══ Excerpted passage

15. That I on behalf of the applicant instructed our lawyers to conduct a search of the Court file at Bori High Court. This search was conducted on Thursday the 16th of November 2017 by U. C. Anyalechi Esq. I am informed by U. C. Anyalechi Esq. at about 9:00 am at the offices of Jurislaw Associates at 6 Igbodo Street Old GRA on the 17th of November 2017 and I verily believe as follows:
a. That the Claimant commenced this action against persons unknown for the possession of the property at No. 5 Onwuchekwa Close.
b. That in applying for the order of Court the Claimant relied upon a C of O alleged to have been granted in February 2017.
c. That the Claimant informed the Court that the premises in question were occupied by persons who were unknown to him.
d. That the Counsel who represented the Claimant in the application before the Court was E. E. Obomanu Esq. the same Counsel who had represented the Claimant in its previous dealings with the applicant.
e. That the Claimant did not bring to the attention of the honourable Court the fact that the applicant had registered title over the property at No. 5 Block A Onwuchekwa lose.
f. That the Claimant did not bring to the attention of the honourable Court the fact of the dispute and agreement reached in settlement thereof in respect of Blocks A and B at No. 5 Onwuchekwa Close.
g. That the applicant was not served with the processes since the applicant was not even made a party to the suit.

════
══ Data extract

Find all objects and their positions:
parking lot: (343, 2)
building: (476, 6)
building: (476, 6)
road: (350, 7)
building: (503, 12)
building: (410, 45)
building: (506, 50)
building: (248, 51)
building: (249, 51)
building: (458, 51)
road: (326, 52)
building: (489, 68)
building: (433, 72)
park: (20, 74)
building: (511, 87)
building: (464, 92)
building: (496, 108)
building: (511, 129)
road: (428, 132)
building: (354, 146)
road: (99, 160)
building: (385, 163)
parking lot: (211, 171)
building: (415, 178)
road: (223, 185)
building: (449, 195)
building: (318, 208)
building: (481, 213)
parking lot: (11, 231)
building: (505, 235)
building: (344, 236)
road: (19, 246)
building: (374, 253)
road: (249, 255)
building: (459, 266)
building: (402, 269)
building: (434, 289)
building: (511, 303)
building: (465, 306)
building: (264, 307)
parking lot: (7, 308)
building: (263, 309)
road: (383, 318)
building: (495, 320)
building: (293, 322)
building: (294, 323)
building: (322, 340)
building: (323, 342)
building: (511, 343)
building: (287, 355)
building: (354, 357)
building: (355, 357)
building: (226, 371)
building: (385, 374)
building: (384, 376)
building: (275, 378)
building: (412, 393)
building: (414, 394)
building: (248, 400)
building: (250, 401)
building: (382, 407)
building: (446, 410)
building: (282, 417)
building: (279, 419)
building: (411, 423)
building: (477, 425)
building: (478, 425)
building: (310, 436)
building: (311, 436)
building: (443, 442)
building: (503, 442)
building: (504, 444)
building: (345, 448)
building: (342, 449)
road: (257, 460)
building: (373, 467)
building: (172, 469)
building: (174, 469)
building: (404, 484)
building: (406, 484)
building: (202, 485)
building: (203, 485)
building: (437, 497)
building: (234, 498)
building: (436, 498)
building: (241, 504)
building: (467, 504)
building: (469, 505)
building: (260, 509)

════
══ Data extract

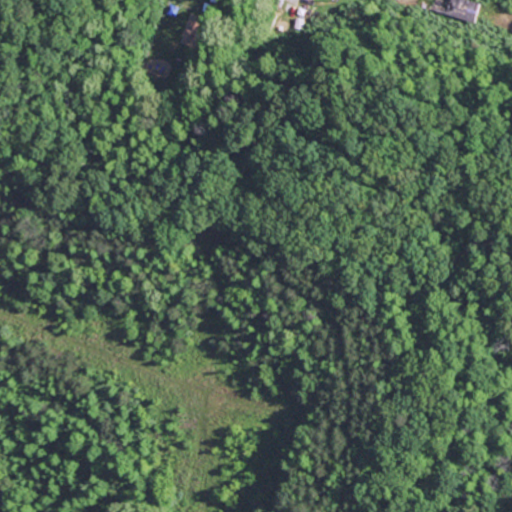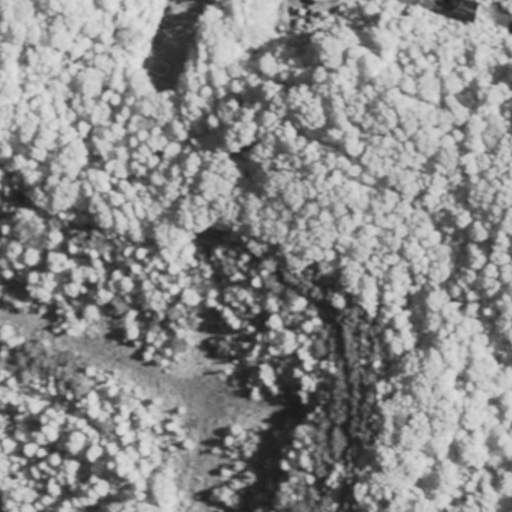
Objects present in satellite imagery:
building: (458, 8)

════

Requirement 1: According to the affidavit passage, on what date was the search of the Court file at Bori High Court carried out?
Requirement 2: Continue the affidavit passage about the court-file search, picking up after its final lettered point.

Task answer 1: Thursday, November 16, 2017.

Task answer 2:
16. That I, on behalf of the applicant, instructed our lawyer to conduct a search on the Applicant’s registered title at the lands registry Port Harcourt. This search was conducted on Friday the 17th of November 2017 by U. C. Anyalechi Esq. I am informed by U. C. Anyalechi Esq. at about 11:00 am at the offices of Jurislaw Associates at Igbodo Street Old GRA on the 20th November 2017 and I verily believe that the result of the search confirmed that, according to the records at the lands registry, the property at Plot 5 Block A Onwuchekwa Close is still registered in the name of Telnet Nigeria Limited consent of the Governor to the transaction having been granted in February 2008 and the document registered on 4th June 2009 more than seven years before the Certificate of Occupancy relied upon by the Claimant. Attached and marked Exhibit T7 is a print out of the search report received from the lands registry Port Harcourt.
17. That the Claimant who has been in communication with the applicant, and has exchanged correspondence and Court processes with it, now chose to refer to the applicant as Unknown Persons in the processes he filed in the High Court in Bori.
18. That Counsel to the Claimant in this Suit E. E. Obomanu Esq. is the same Counsel who appeared for the Claimant before the Magistrate Court and is the same Counsel who wrote the letter Exhibit T6.
19. That the Claimant and his Counsel, in obtaining judgment before this honourable

 Court did not disclose the full and complete facts to the honourable Court.
20. That the Applicant has for over sixteen years used the property as its office address and has employees working at the property every day with security personnel stationed at the gate every day of the week and at every hour. That the applicant was never served with any of the Court processes in this suit and was not aware of the existence of this suit prior to the 15th November 2017. The applicant only became aware of this suit on the 15th November 2017 when the Claimant came with bailiffs to execute the judgment of this honourable Court.
22. That the Applicant’s business activities have been greatly disrupted by the execution of the order of this honourable Court.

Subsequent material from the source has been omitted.